Changing Vector’s data model

4 min read
Author photo for

The Vector team has been hard at work improving the data model of events in Vector. These changes are now available for beta testing for those who want to try it out and give feedback. This is an opt-in feature. Nothing should change unless you specifically enable it.

Why

Currently, all data for events is placed at the root of the event, regardless of where the data came from or how it was obtained. Not only can that make it confusing to understand what a certain field represents (eg: was the timestamp field generated by Vector when it was ingested, or is it when the source originally created the event) but it can easily cause data collisions.
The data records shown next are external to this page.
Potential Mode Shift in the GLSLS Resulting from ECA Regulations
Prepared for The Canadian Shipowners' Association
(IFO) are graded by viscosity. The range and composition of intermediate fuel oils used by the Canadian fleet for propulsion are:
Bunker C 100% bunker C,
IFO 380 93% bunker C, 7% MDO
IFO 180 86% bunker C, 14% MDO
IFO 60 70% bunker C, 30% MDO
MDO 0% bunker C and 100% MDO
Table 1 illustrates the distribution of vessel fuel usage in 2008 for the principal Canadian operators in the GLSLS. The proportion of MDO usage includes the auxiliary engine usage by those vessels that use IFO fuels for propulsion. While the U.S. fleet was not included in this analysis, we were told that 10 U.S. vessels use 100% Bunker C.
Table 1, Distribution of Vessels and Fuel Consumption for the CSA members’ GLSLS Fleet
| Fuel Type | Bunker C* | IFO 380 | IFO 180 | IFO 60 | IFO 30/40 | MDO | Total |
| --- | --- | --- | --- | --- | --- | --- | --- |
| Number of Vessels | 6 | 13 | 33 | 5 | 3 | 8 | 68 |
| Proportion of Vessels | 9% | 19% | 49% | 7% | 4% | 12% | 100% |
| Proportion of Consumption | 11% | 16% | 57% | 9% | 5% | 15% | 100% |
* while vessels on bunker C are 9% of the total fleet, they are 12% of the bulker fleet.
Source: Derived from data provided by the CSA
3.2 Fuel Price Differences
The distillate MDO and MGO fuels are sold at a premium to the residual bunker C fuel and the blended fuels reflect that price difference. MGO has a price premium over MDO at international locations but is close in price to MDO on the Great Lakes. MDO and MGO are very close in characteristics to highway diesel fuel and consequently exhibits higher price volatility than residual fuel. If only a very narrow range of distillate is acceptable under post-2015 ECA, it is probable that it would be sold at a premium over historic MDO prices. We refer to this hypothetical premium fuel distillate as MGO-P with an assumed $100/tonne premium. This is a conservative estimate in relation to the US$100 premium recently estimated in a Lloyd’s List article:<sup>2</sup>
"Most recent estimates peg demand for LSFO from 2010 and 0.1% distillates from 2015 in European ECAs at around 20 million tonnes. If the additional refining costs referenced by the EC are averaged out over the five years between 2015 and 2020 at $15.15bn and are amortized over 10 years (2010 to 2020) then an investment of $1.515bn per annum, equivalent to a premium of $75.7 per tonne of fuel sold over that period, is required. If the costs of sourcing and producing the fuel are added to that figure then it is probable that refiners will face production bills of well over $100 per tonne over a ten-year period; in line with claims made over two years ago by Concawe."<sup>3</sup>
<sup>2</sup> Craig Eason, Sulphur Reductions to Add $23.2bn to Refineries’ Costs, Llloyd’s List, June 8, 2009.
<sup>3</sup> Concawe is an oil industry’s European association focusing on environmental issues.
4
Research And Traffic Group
Log namespacing also unblocks powerful features being worked on, such as end-to-end type checking of events in Vector.

How to enable

The global config schema.log_namespace can be set to true to enable the new Log Namespacing feature for all components. The default is false.

Every source also has a log_namespace config option. This will override the global setting, so you can try out Log Namespacing on individual sources.
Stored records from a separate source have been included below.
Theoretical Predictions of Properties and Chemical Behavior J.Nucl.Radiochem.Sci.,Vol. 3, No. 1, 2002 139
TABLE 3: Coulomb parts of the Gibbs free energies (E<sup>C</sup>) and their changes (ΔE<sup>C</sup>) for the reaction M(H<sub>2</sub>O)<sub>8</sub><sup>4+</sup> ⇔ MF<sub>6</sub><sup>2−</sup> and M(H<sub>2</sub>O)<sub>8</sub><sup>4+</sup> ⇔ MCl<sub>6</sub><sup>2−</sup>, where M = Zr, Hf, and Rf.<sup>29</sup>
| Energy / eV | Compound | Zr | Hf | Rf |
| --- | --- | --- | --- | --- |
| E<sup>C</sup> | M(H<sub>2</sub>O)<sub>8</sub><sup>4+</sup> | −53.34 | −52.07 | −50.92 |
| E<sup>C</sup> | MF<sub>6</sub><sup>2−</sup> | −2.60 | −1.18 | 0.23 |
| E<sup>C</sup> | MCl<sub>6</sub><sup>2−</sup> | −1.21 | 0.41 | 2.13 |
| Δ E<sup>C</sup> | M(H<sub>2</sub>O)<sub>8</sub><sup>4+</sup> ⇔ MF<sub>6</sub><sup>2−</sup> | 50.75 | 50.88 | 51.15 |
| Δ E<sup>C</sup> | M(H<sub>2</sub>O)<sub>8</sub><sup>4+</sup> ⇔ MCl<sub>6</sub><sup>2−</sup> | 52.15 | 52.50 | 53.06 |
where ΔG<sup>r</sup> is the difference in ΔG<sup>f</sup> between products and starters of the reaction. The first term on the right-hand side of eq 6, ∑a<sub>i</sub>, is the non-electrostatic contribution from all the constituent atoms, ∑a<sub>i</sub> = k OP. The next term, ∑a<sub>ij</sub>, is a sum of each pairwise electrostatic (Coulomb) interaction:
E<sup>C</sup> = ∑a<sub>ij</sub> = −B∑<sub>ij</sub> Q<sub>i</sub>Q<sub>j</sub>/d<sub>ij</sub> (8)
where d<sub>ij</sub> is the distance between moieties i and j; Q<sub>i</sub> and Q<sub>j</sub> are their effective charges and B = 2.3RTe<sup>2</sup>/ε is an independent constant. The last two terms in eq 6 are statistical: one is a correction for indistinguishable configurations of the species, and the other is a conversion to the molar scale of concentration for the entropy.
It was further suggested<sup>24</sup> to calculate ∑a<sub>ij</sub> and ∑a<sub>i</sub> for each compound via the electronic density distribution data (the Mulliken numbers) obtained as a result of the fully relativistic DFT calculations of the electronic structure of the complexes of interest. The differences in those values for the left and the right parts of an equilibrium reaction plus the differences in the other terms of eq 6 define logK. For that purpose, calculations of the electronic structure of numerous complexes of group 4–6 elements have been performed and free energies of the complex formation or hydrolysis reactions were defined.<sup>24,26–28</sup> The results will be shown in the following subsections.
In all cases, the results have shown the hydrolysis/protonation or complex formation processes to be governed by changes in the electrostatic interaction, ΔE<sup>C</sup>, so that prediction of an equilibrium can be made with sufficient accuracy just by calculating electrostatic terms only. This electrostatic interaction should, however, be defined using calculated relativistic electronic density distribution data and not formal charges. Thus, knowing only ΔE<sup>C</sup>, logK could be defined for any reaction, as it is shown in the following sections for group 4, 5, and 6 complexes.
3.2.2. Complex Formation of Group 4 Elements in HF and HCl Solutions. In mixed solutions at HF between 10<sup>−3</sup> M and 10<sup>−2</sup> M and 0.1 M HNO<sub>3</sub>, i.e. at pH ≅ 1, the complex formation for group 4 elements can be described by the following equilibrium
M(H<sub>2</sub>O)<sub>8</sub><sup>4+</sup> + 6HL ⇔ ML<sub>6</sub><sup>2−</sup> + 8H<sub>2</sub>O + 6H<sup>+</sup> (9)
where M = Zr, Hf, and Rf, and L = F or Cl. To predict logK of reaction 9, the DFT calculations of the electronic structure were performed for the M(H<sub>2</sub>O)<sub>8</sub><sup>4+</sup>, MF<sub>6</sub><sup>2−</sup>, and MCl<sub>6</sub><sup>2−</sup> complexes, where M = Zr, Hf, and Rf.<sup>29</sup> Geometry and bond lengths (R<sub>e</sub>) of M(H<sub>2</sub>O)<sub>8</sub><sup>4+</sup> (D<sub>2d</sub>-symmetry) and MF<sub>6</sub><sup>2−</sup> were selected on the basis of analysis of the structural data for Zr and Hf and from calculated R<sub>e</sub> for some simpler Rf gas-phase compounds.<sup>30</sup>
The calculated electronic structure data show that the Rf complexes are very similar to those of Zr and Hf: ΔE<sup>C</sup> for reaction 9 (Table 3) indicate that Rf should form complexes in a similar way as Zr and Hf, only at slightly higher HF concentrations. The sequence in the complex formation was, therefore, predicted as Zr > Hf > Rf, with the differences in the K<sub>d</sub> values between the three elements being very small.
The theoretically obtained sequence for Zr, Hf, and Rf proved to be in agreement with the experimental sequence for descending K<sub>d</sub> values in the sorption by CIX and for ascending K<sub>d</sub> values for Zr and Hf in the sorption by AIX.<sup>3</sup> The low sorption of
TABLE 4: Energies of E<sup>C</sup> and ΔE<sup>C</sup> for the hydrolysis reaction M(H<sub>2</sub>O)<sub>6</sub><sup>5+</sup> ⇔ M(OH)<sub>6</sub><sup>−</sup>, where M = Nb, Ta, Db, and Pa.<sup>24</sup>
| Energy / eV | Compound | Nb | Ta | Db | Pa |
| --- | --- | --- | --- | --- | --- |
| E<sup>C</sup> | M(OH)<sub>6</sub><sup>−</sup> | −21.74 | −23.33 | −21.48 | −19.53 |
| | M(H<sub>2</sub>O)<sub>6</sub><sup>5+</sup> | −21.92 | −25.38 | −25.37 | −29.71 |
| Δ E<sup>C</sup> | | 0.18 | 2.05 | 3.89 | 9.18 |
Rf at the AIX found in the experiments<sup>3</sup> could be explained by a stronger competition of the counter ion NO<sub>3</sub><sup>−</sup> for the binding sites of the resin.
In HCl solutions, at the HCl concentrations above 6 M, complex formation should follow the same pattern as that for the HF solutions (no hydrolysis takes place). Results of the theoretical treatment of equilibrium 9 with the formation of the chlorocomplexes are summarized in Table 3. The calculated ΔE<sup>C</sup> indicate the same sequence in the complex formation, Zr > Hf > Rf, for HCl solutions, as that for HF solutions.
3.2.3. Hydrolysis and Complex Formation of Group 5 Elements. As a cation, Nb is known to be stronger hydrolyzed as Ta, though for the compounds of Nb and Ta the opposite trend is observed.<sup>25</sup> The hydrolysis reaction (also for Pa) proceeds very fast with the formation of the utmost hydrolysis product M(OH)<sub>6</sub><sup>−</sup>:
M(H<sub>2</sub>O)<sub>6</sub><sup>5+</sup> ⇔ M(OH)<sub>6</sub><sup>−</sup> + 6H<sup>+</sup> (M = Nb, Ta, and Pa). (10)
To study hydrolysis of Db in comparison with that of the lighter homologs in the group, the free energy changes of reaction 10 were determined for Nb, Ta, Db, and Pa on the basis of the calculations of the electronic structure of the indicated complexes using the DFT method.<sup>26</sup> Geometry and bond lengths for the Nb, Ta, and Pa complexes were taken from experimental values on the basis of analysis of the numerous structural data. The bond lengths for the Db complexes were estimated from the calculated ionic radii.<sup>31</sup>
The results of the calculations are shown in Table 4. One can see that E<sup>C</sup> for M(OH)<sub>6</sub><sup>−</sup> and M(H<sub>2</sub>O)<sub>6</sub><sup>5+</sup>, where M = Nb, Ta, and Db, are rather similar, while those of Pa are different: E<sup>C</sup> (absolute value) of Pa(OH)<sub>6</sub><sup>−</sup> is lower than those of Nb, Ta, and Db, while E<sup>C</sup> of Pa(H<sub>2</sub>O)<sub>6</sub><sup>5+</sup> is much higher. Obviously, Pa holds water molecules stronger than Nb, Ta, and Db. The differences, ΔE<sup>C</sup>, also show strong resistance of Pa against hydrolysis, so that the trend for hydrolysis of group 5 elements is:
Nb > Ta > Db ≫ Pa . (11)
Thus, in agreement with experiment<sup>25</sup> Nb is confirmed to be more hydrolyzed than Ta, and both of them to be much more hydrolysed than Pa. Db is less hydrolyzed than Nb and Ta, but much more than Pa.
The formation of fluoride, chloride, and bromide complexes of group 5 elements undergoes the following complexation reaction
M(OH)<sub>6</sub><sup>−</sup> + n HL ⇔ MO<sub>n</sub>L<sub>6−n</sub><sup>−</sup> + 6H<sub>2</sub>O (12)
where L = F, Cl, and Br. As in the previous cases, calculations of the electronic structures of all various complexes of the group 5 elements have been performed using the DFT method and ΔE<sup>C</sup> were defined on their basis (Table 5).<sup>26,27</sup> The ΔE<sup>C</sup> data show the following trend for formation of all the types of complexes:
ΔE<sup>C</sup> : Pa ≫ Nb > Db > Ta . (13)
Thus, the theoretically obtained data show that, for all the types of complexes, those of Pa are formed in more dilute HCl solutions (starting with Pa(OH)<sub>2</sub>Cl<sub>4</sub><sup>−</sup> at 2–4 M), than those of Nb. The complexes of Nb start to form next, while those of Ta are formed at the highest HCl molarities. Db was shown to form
The following example enables the log_namespace feature globally, then disables it for a single source.

schema.log_namespace = true

[sources.input_with_log_namespace]
type = "demo_logs"
format = "shuffle"
lines = ["input_with_log_namespace"]
interval = 1

[sources.input_without_log_namespace]
type = "demo_logs"
format = "shuffle"
lines = ["input_without_log_namespace"]
interval = 1
log_namespace = false

[sinks.console]
type = "console"
inputs = ["input_with_log_namespace", "input_without_log_namespace"]
encoding.codec = "json"

How It Works

Data Layout

When handling log events, information is categorized into one of the following groups: (Examples are from the datadog_agent source)

  • Event Data: The decoded event data. (eg: the log itself)
  • Source Metadata: Metadata provided by the source of the event. (eg: hostname / tags)
  • Vector Metadata: Metadata provided by Vector. (eg: the time when Vector received the event)

Without Log Namespacing

All three of these are placed at the root of the event. The exact layout depends on the source, some fields are configurable, and the global log schema can change the name / location of some fields.
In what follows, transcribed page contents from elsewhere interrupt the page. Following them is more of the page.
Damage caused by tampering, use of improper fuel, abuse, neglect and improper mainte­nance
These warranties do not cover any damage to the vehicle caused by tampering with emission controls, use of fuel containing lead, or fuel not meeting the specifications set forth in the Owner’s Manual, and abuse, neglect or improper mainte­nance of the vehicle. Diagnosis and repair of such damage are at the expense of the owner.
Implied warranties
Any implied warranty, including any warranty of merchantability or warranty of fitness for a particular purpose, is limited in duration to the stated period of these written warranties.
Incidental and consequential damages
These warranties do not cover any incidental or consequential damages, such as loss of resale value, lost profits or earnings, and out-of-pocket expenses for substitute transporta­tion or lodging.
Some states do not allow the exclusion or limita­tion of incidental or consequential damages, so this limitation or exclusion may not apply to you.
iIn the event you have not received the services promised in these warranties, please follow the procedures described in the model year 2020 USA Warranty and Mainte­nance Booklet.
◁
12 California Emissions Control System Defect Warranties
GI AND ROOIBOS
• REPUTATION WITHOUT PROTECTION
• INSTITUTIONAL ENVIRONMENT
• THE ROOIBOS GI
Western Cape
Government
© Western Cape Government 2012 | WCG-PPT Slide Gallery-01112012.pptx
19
Example log event from the datadog_agent source (with the JSON decoder)

{
  "ddsource": "vector",
  "ddtags": "env:prod",
  "hostname": "alpha",
  "foo": "foo field",
  "service": "cernan",
  "source_type": "datadog_agent",
  "bar": "bar field",
  "status": "warning",
  "timestamp": "1970-02-14T20:44:57.570Z"
}

With Log Namespacing

When enabled, the layout of this data is well-defined and consistent.

Event Data (and only Event Data) is placed at the root of the event (eg: .). Source metadata is placed in event metadata, prefixed by the source name. (eg: %datadog_agent) Vector metadata is placed in event metadata, prefixed by vector. (eg: %vector)

Generally sinks will only send the event data. If you want to include any metadata fields, it’s recommended to use a remap transform to add data to the event as needed.

It’s important to note that previously the type of an event (.) would always be an object with fields. Now it is possible for event to be any type, such as a string.

Example log event from the datadog agent source. (same data as the example above)

Event root (.)

{
  "foo": "foo field",
  "bar": "bar field"
}

Source metadata fields (%datadog_agent)

{
  "ddsource": "vector",
  "ddtags": "env:prod",
  "hostname": "alpha",
  "service": "cernan",
  "status": "warning",
  "timestamp": "1970-02-14T20:44:57.570Z"
}

Source vector fields (%vector)

{
  "source_type": "datadog_agent",
  "ingest_timestamp": "1970-02-14T20:44:58.236Z"
}

Here is a sample VRL script accessing different parts of an event when log namespacing is enabled.

event = .
field_from_event = .foo

all_metadata = %
tags = %datadog_agent.ddtags
timestamp = %vector.ingest_timestamp

Semantic Meaning

Before Log Namespacing, Vector used the global log schema to keep certain types of information at known locations. This is changing, and when log namespacing is enabled, the global log schema will no longer be used. To replace it, a new feature called “semantic meaning” will be used instead. This allows assigning meaning to different fields of an event, which allows sinks to access information needed, such as timestamps, hostname, the message, etc.

Semantic meaning will automatically be assigned by all sources. Sinks will check on startup to make sure a meaning exists for all required fields. If a source does not provide a required field, or a meaning needs to be manually adjusted for any reason, the VRL function set_semantic_meaning can be used.